Discussion in 'Fujitsu' started by benjim, Apr 20, 2011.
@Mak you'll have to use eGPU to circumvent that limitation, no other way around it.
That's sad - I like both T901 and 4K monitors
@Mak sadly, it seems only T726 supports 4K output - and that is through port replicator.
Hey all, for those with Windows 10 and the dual digitizer, did you find that installing the latest Wacom Feel Drivers causes the touch to stop working (but the pen still works)? Which drivers are you using, or did you just stick to the default Windows 10 pen support?
I'm hoping someone here has a solution for an issue I'm having with my T901's drivers. I will start by saying that when I'm working in Adobe Illustrator, I use a peripheral Wacom Intuous 4 small tablet on the side to do my points/lines. The problem is that lately I can't get the driver for it updated on the T901 without corrupting the main digitizer driver on the computer. I have to go back and run troubleshooter on the harware/devices, let it find the main pen driver w/issue, fix it, and then pressure sensitivity returns. Unfortunately that then renders the Intuous non-functional. I know I've had them both working compatibly previously in the past, and I need both working together for my design projects. Does anyone here know how to get the drivers working together simultaneously?
This is a Windows 7 64-bit system.
I think I have figured it out. I found older drivers for each, and they seem to be working together now.
@cnahm, glad you figured it out. I had the same problem with a Bamboo tablet and had to downgrade tablet pc drivers all the way to 7.1.x. I complained to Wacom about it and they basically blew me off by claiming that nobody uses tablets that way. Ugh.
It definitely seems to be a pattern with their newer drivers, as I've heard that Cintiq drivers will also not work with Tablet PC drivers. I guess they don't want me buying their products.
Heh, in a way sort of it is good to know I wasn't alone in that problem! It's a bit alarming though that one has to use such old drivers to keep it running correctly. I hope that down the road driver updates don't corrupt the two devices working together. I guess it'll be important to save the driver files on a backup drive.
Where exactly is the main T901's pen driver located, for future reference? The naming of the pen and touch human interface devices is a bit misleading...
"The naming of the pen and touch human interface devices is a bit misleading..." and Wacom has the habit of changing the names from one driver version to the next. I've had to "adjust" an AutoHotKey script to accommodate that.

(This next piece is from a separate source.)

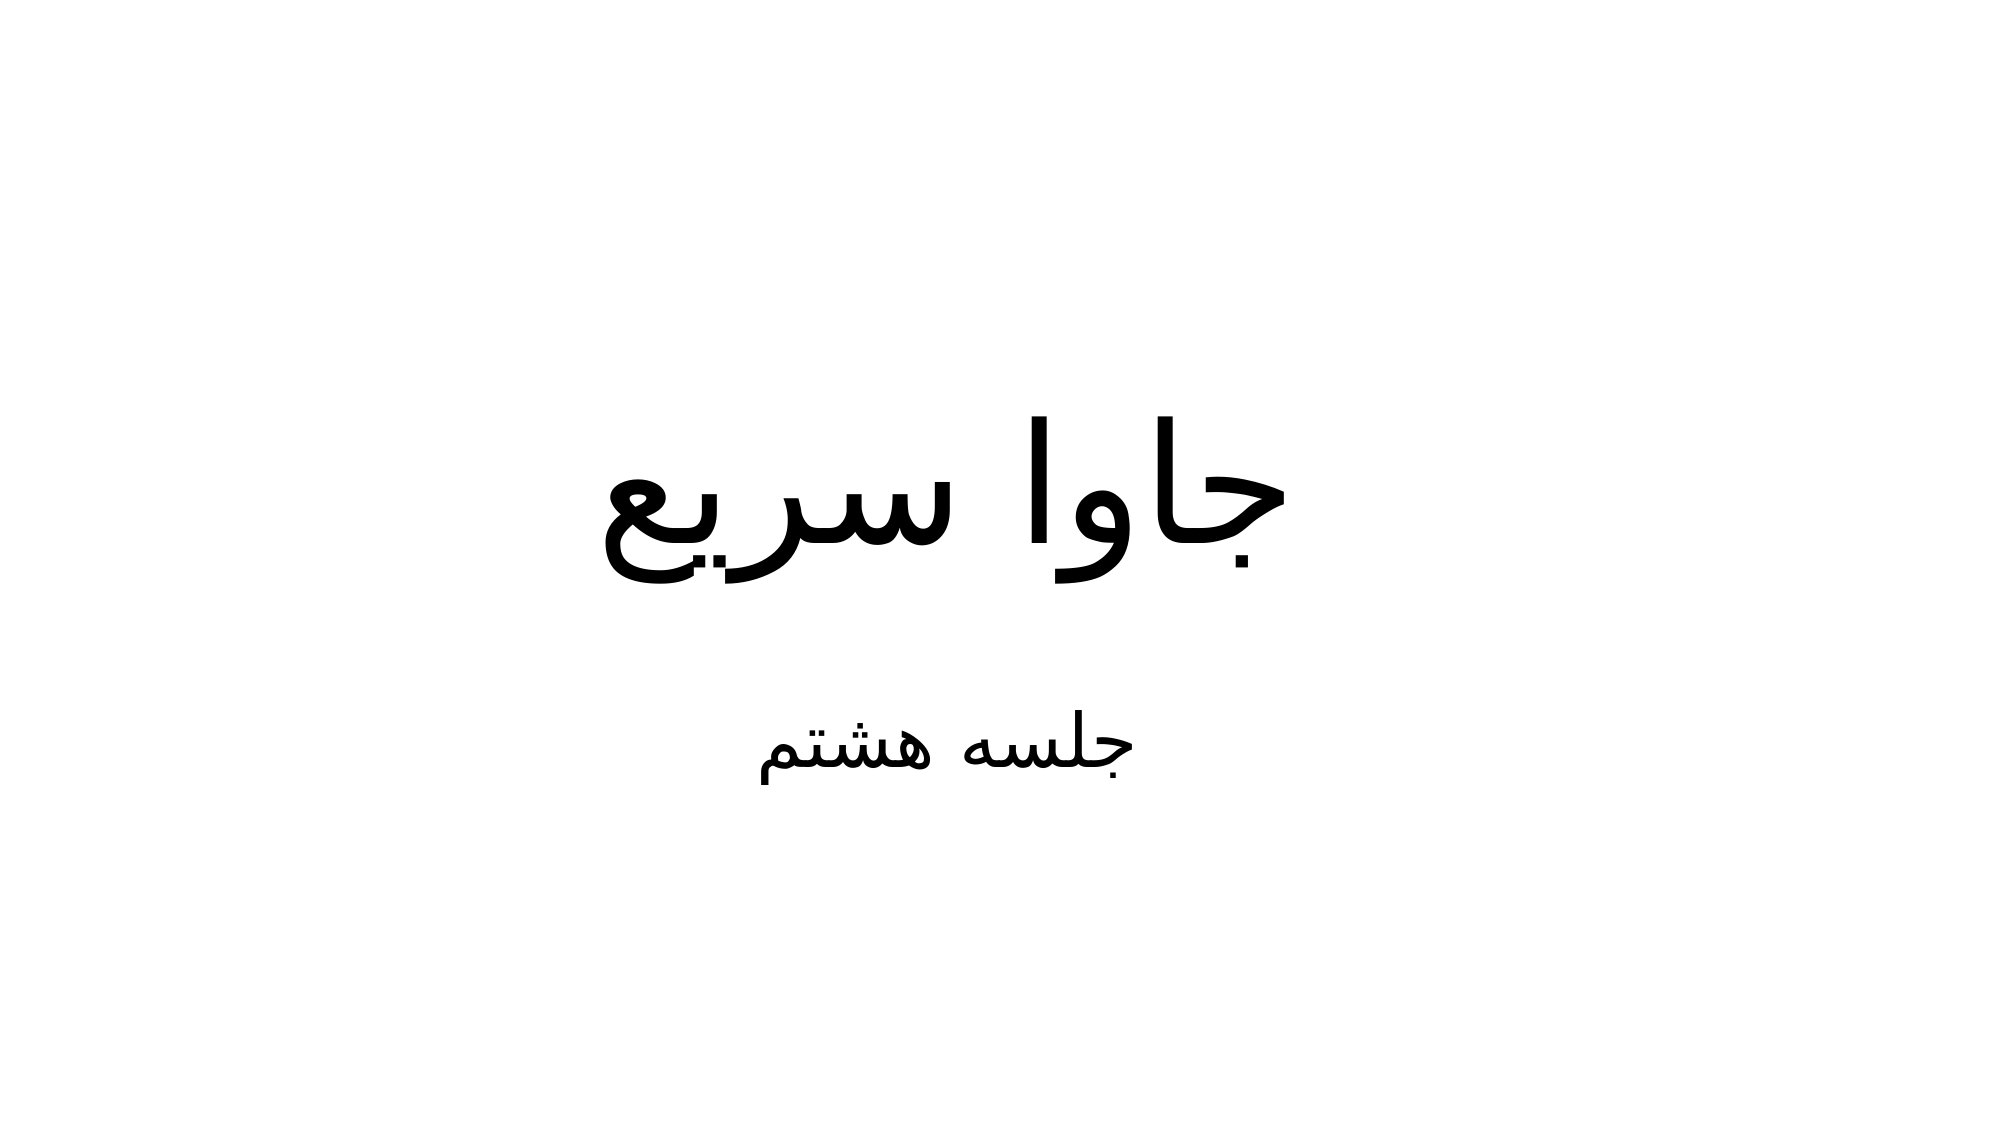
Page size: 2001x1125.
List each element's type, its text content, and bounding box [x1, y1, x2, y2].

text_box جاوا سریع جلسه هشتم [197, 392, 1698, 881]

So true. Every time I reinstall the driver, I have to redo my Tray Touch Toggle. It's so annoying.
If you want to find the exact device instance ID, you can use DevManView and enable/disable devices until you find the one that affects the pen and match that one up to what's in device manager. Me, I just uninstalled all the HID pens I saw when I set up Windows 10. Only then could I install the older Wacom driver and have it actually work.
Since you're still on Windows 7, I don't think driver updates will be an issue for you the way it is in Windows 10. But yeah, I'm definitely keeping an offline copy of the Wacom driver since apparently Wacom doesn't list older drivers anymore.
I got a quad core to put in my T901! *insert dance gif of choice here* It's an i7-2720QM, replacing an i5-2520M. So there's a decent power boost.
I even remembered to do "before" benchmarks! I almost didn't, because I wanted that CPU in as soon as it arrived.
Here are the benchmarks I did for my i5-2520M, with what turned out to be fairly dried out Arctic Silver 5:
Cinebench: 131 cb
wPrime: 26.5s (32M) and 1158 (1024M)
CPU-Z: 149 (single), 528 (multi)
PCMark8: 2079 (home), 3907 (work)
Here are the bench marks for the i7-2720QM with some fresh ICD7:
Cinebench: 372 cb
wPrime: 13.7s (32M) and 484.9 (1024M)
CPU-Z: 271 (single), 1232 (multi)
PCMark8: 2385 (home), 4240 (work)
The benchmarks are pretty meaningless to me, and I wasn't sure which ones to do, so I just did a bunch. I can run more for the i7 if anyone wants me to.
Benchmarks aside, I can definitely feel the speed boost. Web browsing is snappier, which kind of pisses me off, because that's a glaring sign that yes, I do need a new machine eventually, I can't keep using the T901 forever. But the quad core should buy me some time to wait for a machine that I can fall in love with.
As for temperatures, well... I have to keep reminding myself that I didn't get a quad core for cooler temps. Maybe I just suck at pasting CPUs or maybe I just have too much background stuff going on, but my idle temps, while I'm on, are still in the ~50C range. The temps do drop to high 30s after the computer goes to sleep. I did see a bit of throttling during benchmarks, but not that much, which I'm fairly pleased with.
I'm not planning on pushing the quad core very hard, so burn out shouldn't be a problem.
My T901 has reached its ultimate form. The only thing left to upgrade is the wifi card, and maybe I'll do that at some point.
I'm gonna really miss this kind of thing when I move on from the T901. Upgrading components yourself is so satisfying. I hate that everything's so locked down nowadays.